Architecture

How mixin-style hook pipelines compose across plugins.

Mixin-style hook pipeline

FeatherFly plugins extend the daemon without recompiling it, similar to how Minecraft mixins inject behavior into existing code paths.

Daemon startup
    │
    ├─ load .so files (alphabetical)
    │       └─ init(host) ── register all hooks
    │
    ├─ config.mutate pipeline ──► [plugin A] ──► [plugin B] ──► final YAML
    │
    ├─ config.loaded (post-mutation YAML bytes)
    │
    └─ HTTP listening
            │
            ├─ request.intercept ──► middleware.inject ──► handler
            │
            ├─ plugin routes (route.register)
            │
            ├─ CloudPanel API ──► cloudpanel.command ──► clpctl
            │
            └─ JSON response for /api/*
                    ├─ json.response pipeline
                    └─ json.actions pipeline

How a JSON mixin chain works

  1. FeatherFly builds the base JSON response for a route.
  2. Each plugin registered for json.response on that route prefix runs in load order.
  3. Plugin 1 receives the original JSON, may mutate it, writes output.
  4. Plugin 2 receives plugin 1's output, may mutate again.
  5. After all body hooks, json.actions hooks run on the actions array only.
  6. The final JSON is sent to the client.

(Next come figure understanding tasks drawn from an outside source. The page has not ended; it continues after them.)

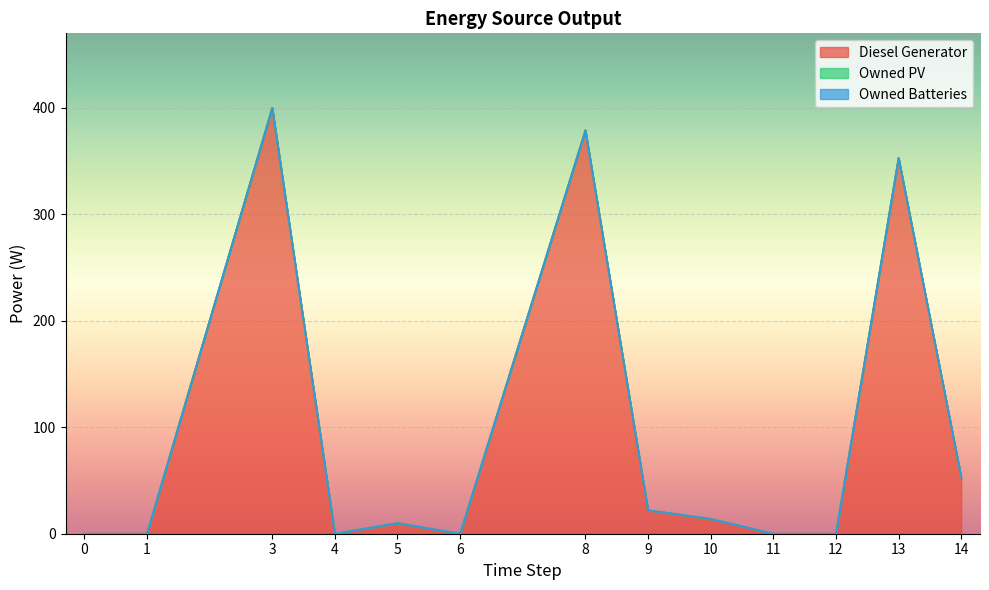

True or false: Owned PV and Owned Batteries intersect in this chart.

False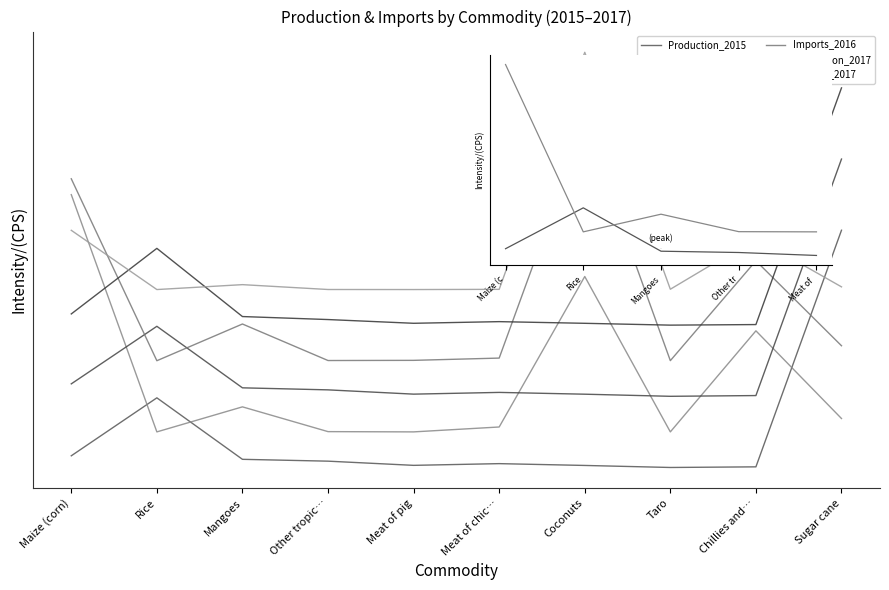

Which series has the largest total across all categories?

Imports_2017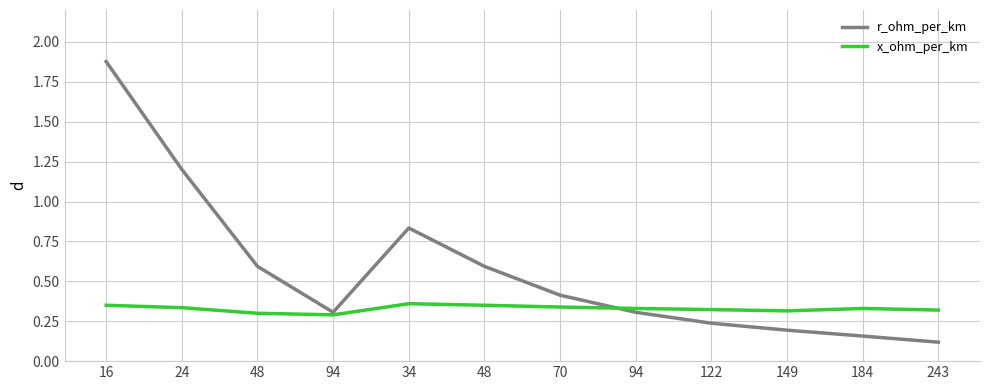

How many lines are shown in the chart?

2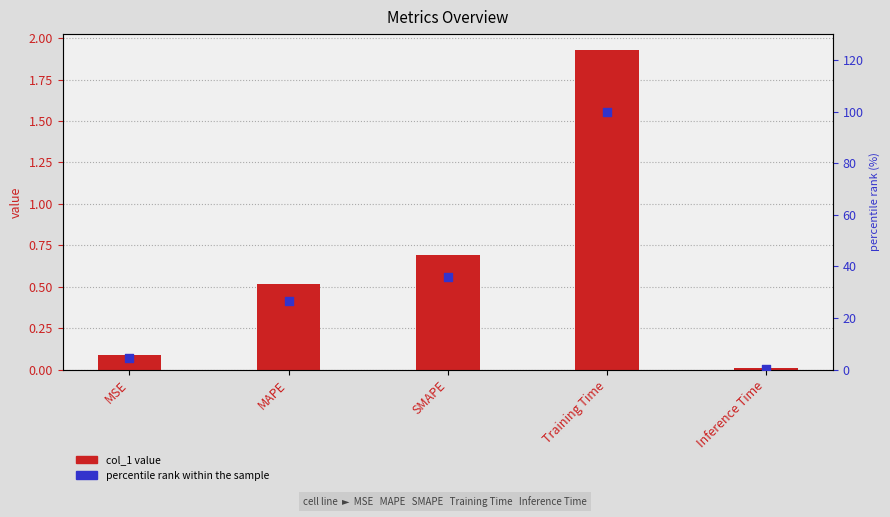

Which series reaches the minimum Y coordinate?

col_1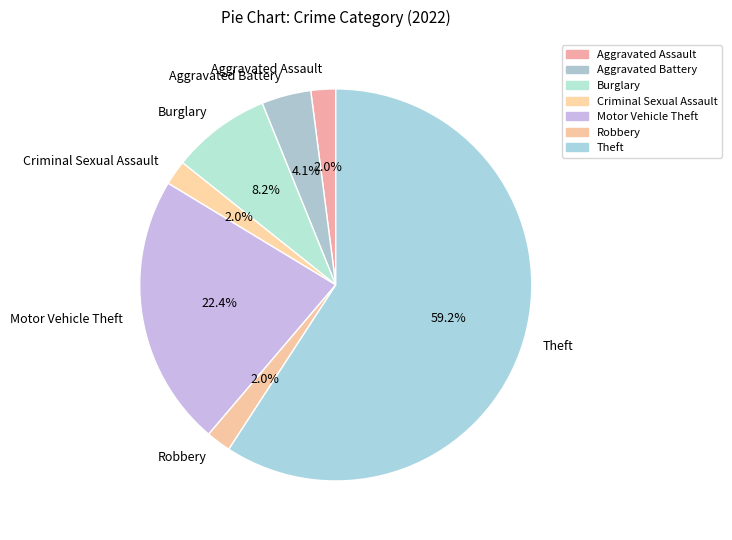

How many slices are in this pie chart?

7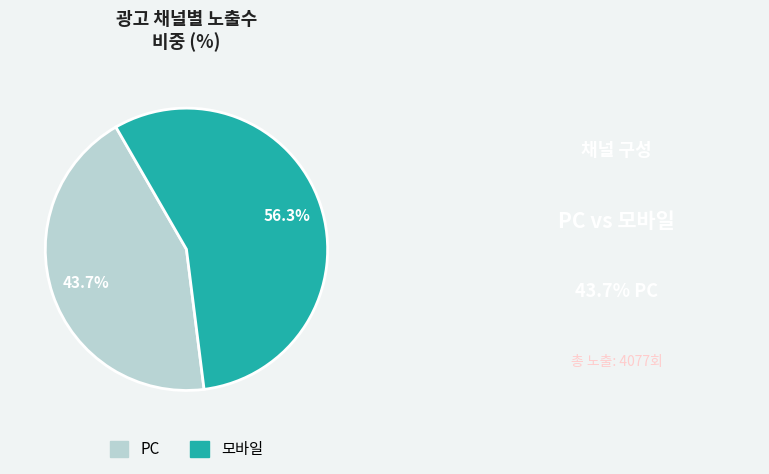

Which category has the biggest portion of the pie?

모바일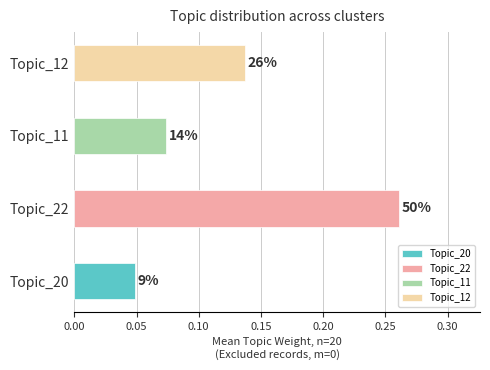

How many distinct data groups are displayed?

4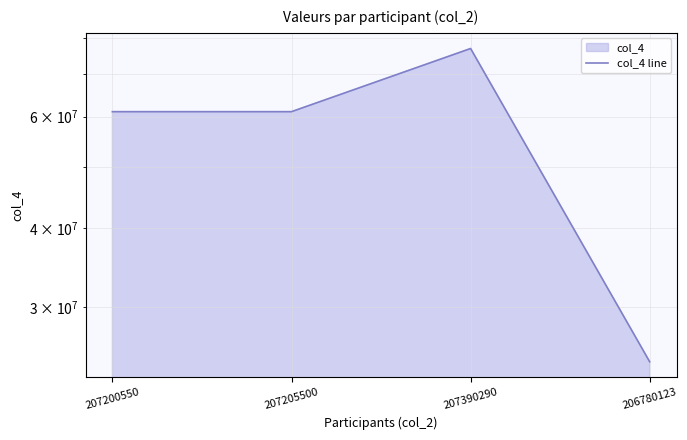

Rank the categories by value from highest to lowest.

207390290, 207200550, 207205500, 206780123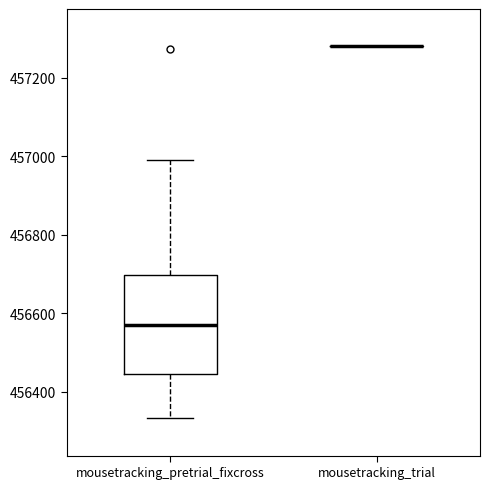

Reading left to right, read every box against the y-axis: the position of its median line, the range the box covers, and the ends of its whiskers. The values are not printed on the chart, so give them approximately, as read against the axis.

mousetracking_pretrial_fixcross: median 456580, box 456440 to 456700, whiskers 456340 to 457000
mousetracking_trial: box collapsed to a line at 457280, whiskers 457280 to 457280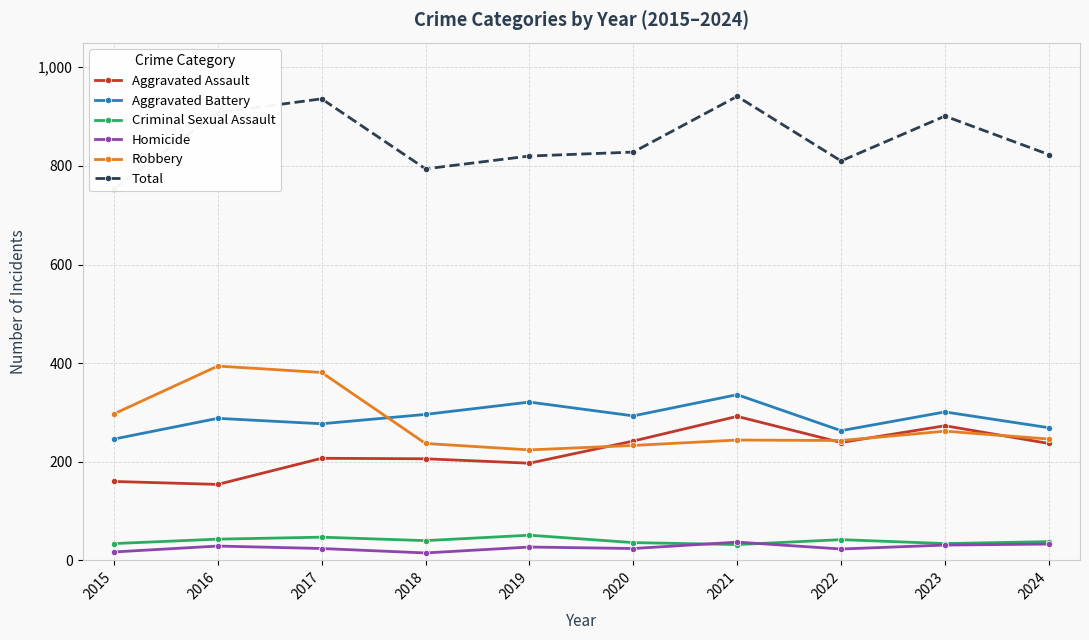

Reading right to left, extract all data points from this chart.

Aggravated Assault: 2024=237	2023=273	2022=239	2021=292	2020=242	2019=197	2018=206	2017=207	2016=154	2015=160
Aggravated Battery: 2024=269	2023=301	2022=263	2021=336	2020=293	2019=321	2018=296	2017=277	2016=288	2015=246
Criminal Sexual Assault: 2024=38	2023=34	2022=42	2021=32	2020=36	2019=51	2018=40	2017=47	2016=43	2015=34
Homicide: 2024=33	2023=31	2022=23	2021=37	2020=24	2019=27	2018=15	2017=24	2016=29	2015=17
Robbery: 2024=246	2023=262	2022=243	2021=244	2020=233	2019=224	2018=237	2017=381	2016=394	2015=297
Total: 2024=823	2023=901	2022=810	2021=941	2020=828	2019=820	2018=794	2017=936	2016=908	2015=754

This is intentionally composable: small plugins each do one job (add a field, inject a step, strip sensitive data) instead of one monolithic plugin patching everything.

Lifecycle vs mutation

Hook typeWhen it runsCan cancel others?Typical use
Lifecycle eventFixed daemon milestonesYes (same event only)Startup banners, config validation
JSON mutationEvery matching HTTP JSON responseNo — always runs in pipelineResponse fields, panel actions
CloudPanel commandBefore clpctl process spawnYes — cancels command executionPolicy checks, defaults

Versioning

Plugin API v8 (current) exposes lifecycle events, config mutation, request hooks, plugin routes, JSON mutation, and CloudPanel command hooks. Future hooks will bump the API version so old plugins keep loading safely when new hook types appear.

HTTP request stack

HTTP request stack

Client request
    │
    ▼
response_middleware (pass-through on request; mutates JSON on response)
    │
    ▼
request.intercept hooks (outer — auth, rate limits, early reject)
    │
    ▼
middleware.inject hooks (inner — tracing, header checks)
    │
    ▼
handle_request (debug logging)
    │
    ▼
Axum router (core routes + plugin routes)

Request hooks receive method, path, headers as JSON, and body bytes. Headers use lowercase keys. authorization is redacted.

Route patterns use prefix matching: /api/* matches /api/system, /plugins/hello matches exactly that path prefix chain.

Plugin routes register during init and merge into the same router as core API routes.